In voorkomende gevallen kunnen de individuele technieken met de andere genoemde technieken (biologische, chemische of fysische schermen worden gecombineerd.

Bioschermproducten die aansluiten op reeds optredende natuurlijke processen vergen slechts geringe aanpassingen in het scherm en hebben daardoor potentie. Op dit moment is nog geen bioscherm geplaatst bij een stortplaats. De verwachting is ook niet dat hieraan een grote behoefte zal ontstaan. In diverse NAVOS-projekten is geconstateerd dat weinig verontreiniging vanuit de stortplaatsen migreert. In de pluim van stortplaatsen vinden NA reacties plaats. In voorkomende gevallen kunnen deze NA-reacties worden versterkt door de injectie van substraat.

HCH/VOCl/chlooraromaten (MCB)
Voor twee locaties in Overijssel is de afbraak van HCH’s en gerelateerde afbraakproducten in bioschermen onderzocht. Waarschijnlijk is een combinatie van natuurlijke anaërobe afbraak van HCH’s met afbraak van gerelateerde afbraakproducten (MCB, benzeen) in een stroomafwaarts gelegen aëroob bioscherm een kansrijke optie. De HCH-problematiek in Nederland omvat ca. 100 locaties; in het ons omringende en verre buitenland is de HCH-problematiek aanzienlijk omvangrijker dan in Nederland. Een HCH-bioscherm is dus ook een belangrijk exportproduct.

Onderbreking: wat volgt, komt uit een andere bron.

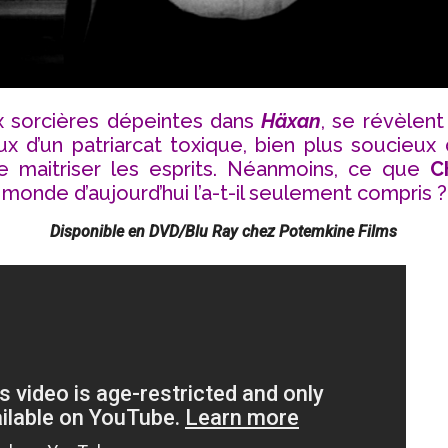
x sorcières dépeintes dans
Häxan
, se révèlen
ux d’un patriarcat toxique, bien plus soucieux
maitriser les esprits. Néanmoins, ce que
C
e monde d’aujourd’hui l’a-t-il seulement compris ?
Disponible en DVD/Blu Ray chez Potemkine Films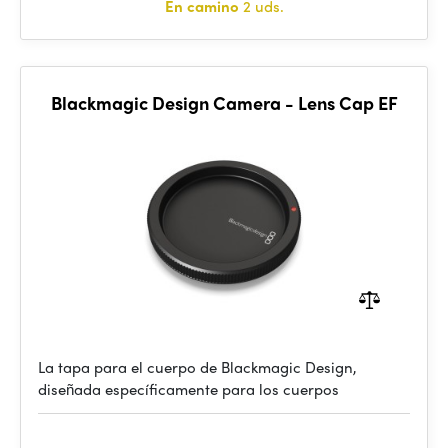
En camino
2 uds.
Blackmagic Design Camera - Lens Cap EF
La tapa para el cuerpo de Blackmagic Design,
diseñada específicamente para los cuerpos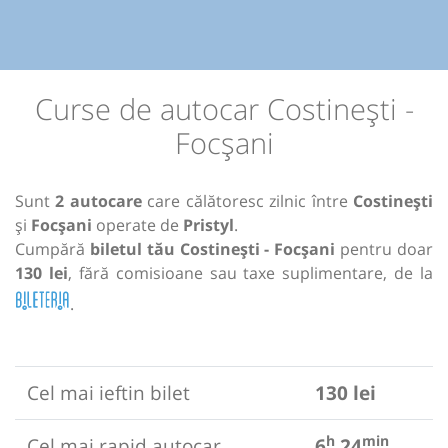
Curse de autocar Costinești -
Focșani
Sunt
2 autocare
care călătoresc zilnic între
Costinești
și
Focșani
operate de
Pristyl
.
Cumpără
biletul tău Costinești - Focșani
pentru doar
130 lei
, fără comisioane sau taxe suplimentare, de la
.
Cel mai ieftin bilet
130 lei
h
min
Cel mai rapid autocar
6
24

Elektro-bioschermen VOCl’s
Deze techniek kan worden gebruikt voor afbraak van VOCl’s en is zeer nieuw en nog niet in de praktijk getoetst. Het principe is dat met stroom en elektroden in-situ elektronendonor (waterstof) en/of elektronenacceptor (zuurstof) wordt geproduceerd. Micro-organismen gebruiken de donor of acceptor voor de afbraak van de contaminanten. In het laboratorium is dit proces bewezen.